(Given data)
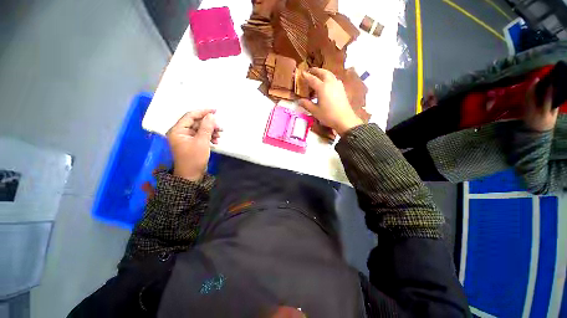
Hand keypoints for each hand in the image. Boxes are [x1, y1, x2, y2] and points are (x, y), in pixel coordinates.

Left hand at [166, 109, 220, 181]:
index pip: (190, 116)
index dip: (203, 112)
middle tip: (220, 128)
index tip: (215, 111)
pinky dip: (209, 137)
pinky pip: (201, 136)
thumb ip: (206, 127)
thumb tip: (211, 115)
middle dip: (209, 124)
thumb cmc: (194, 158)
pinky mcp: (192, 143)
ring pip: (200, 129)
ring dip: (211, 131)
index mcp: (178, 130)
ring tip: (220, 135)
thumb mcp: (201, 142)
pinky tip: (216, 141)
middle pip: (196, 123)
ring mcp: (187, 138)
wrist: (191, 175)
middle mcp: (181, 132)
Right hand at [298, 68, 362, 135]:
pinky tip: (328, 84)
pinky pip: (334, 79)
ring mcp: (337, 85)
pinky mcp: (342, 89)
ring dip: (323, 73)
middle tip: (310, 71)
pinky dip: (329, 78)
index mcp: (322, 88)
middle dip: (316, 70)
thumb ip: (307, 104)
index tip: (301, 73)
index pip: (312, 79)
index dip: (306, 76)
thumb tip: (299, 101)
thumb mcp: (315, 111)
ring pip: (330, 75)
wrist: (344, 119)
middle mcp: (330, 83)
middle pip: (323, 72)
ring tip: (318, 76)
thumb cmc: (328, 115)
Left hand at [524, 78, 557, 131]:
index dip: (549, 90)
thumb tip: (556, 94)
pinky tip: (531, 88)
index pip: (546, 99)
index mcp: (543, 113)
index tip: (551, 82)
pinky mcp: (522, 109)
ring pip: (527, 96)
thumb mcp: (552, 116)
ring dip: (530, 88)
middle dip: (534, 86)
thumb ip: (554, 106)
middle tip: (538, 78)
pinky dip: (528, 92)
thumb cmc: (546, 123)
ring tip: (535, 81)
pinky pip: (524, 99)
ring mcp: (526, 110)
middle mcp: (533, 111)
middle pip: (532, 96)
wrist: (534, 132)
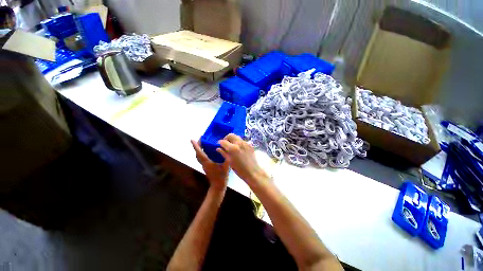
(End Given data)
- Instructions for the task
From the first line above to the last, reproduce the records exactly but without the pictures.

- Problem solution
Hand keypoints for each hand in the image. Boxes are [x1, y1, x2, y2] and points are (x, y), in pixel coordinates.

Left hand at [166, 109, 220, 181]:
index pip: (190, 116)
index dip: (203, 112)
middle tip: (220, 128)
index tip: (215, 111)
pinky dip: (209, 137)
pinky pip: (201, 136)
thumb ip: (206, 127)
thumb tip: (211, 115)
middle dip: (209, 124)
thumb cmc: (194, 158)
pinky mcp: (192, 143)
ring pip: (200, 129)
ring dip: (211, 131)
index mcp: (178, 130)
ring tip: (220, 135)
thumb mcp: (201, 142)
pinky tip: (216, 141)
middle pip: (196, 123)
ring mcp: (187, 138)
wrist: (191, 175)
middle mcp: (181, 132)
Right hand at [298, 68, 362, 135]:
pinky tip: (328, 84)
pinky pip: (334, 79)
ring mcp: (337, 85)
pinky mcp: (342, 89)
ring dip: (323, 73)
middle tip: (310, 71)
pinky dip: (329, 78)
index mcp: (322, 88)
middle dip: (316, 70)
thumb ip: (307, 104)
index tip: (301, 73)
index pip: (312, 79)
index dip: (306, 76)
thumb tip: (299, 101)
thumb mcp: (315, 111)
ring pip: (330, 75)
wrist: (344, 119)
middle mcp: (330, 83)
middle pip: (323, 72)
ring tip: (318, 76)
thumb cmc: (328, 115)
Left hand at [524, 78, 557, 131]:
index dip: (549, 90)
thumb tip: (556, 94)
pinky tip: (531, 88)
index pip: (546, 99)
index mcp: (543, 113)
index tip: (551, 82)
pinky mcp: (522, 109)
ring pip: (527, 96)
thumb mcp: (552, 116)
ring dip: (530, 88)
middle dip: (534, 86)
thumb ip: (554, 106)
middle tip: (538, 78)
pinky dip: (528, 92)
thumb cmc: (546, 123)
ring tip: (535, 81)
pinky pip: (524, 99)
ring mcp: (526, 110)
middle mcp: (533, 111)
middle pip: (532, 96)
wrist: (534, 132)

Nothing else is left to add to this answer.